Let $K$ be an algebraically closed field of characteristic different from $2$ or $3$, and let $E: y^2 = x^3 +Ax+B$ and $E′: y^2 = x^3 +A′x+B′$ be elliptic curves over $K$.
Assume that $E$ and $E′$ are isomorphic via an invertible linear map $M : \mathbb{P}^2 \rightarrow \mathbb{P}^2$ that maps the infinite point $\mathcal O$ of $E$ to the infinite point $\mathcal O$ of $E'$. I want to show that that $j(E) = j(E′)$.
So what I have tho show is that $j(E) = 1728\cdot\frac{4A^3}{4A^3+27B^2} = 1728\cdot\frac{4A'^3}{4A'^3+27B'^2} = J(E')$.

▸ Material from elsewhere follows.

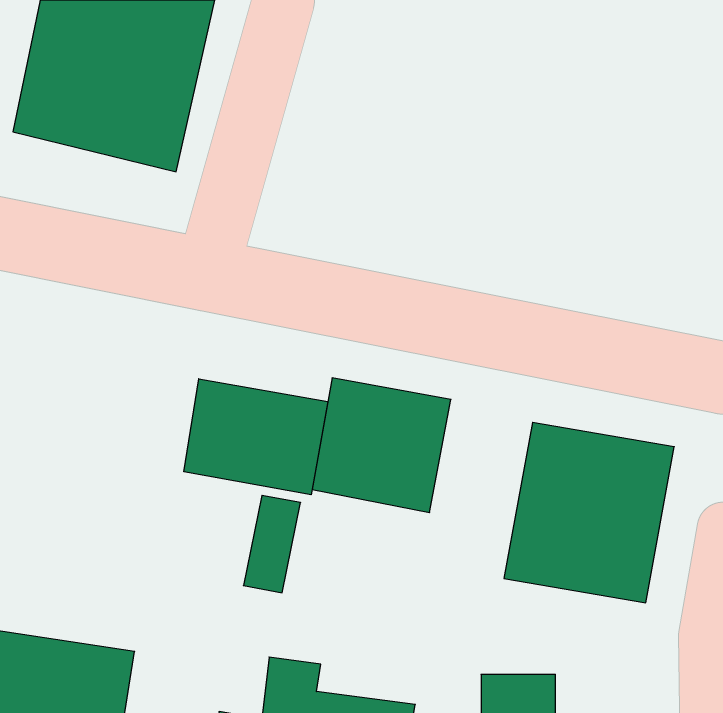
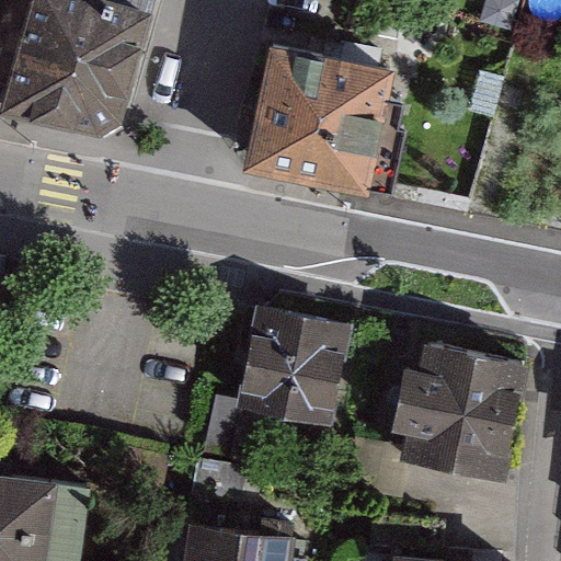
building: none -> [243,65,387,210]
building: [184,379,328,495] -> none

My idea was to represent the linear map $M$ as follows:
$M =\begin{bmatrix}a & b & c\\d&e&f\\ g&h&i\end{bmatrix}$
Since $M * \mathcal O = M[0:1:0] = [b:e:h] = [0:1:0] = \mathcal O$ it should follow than $ b = 0, e = 1$ and $h = 0$.
However, this doesn't seem to lead anywhere, since I don't learn anything useful about the coefficients $A'$ & $B'$ which are used to calculate $j(E')$.
Am I somewhat on the right track, or is this done completely different?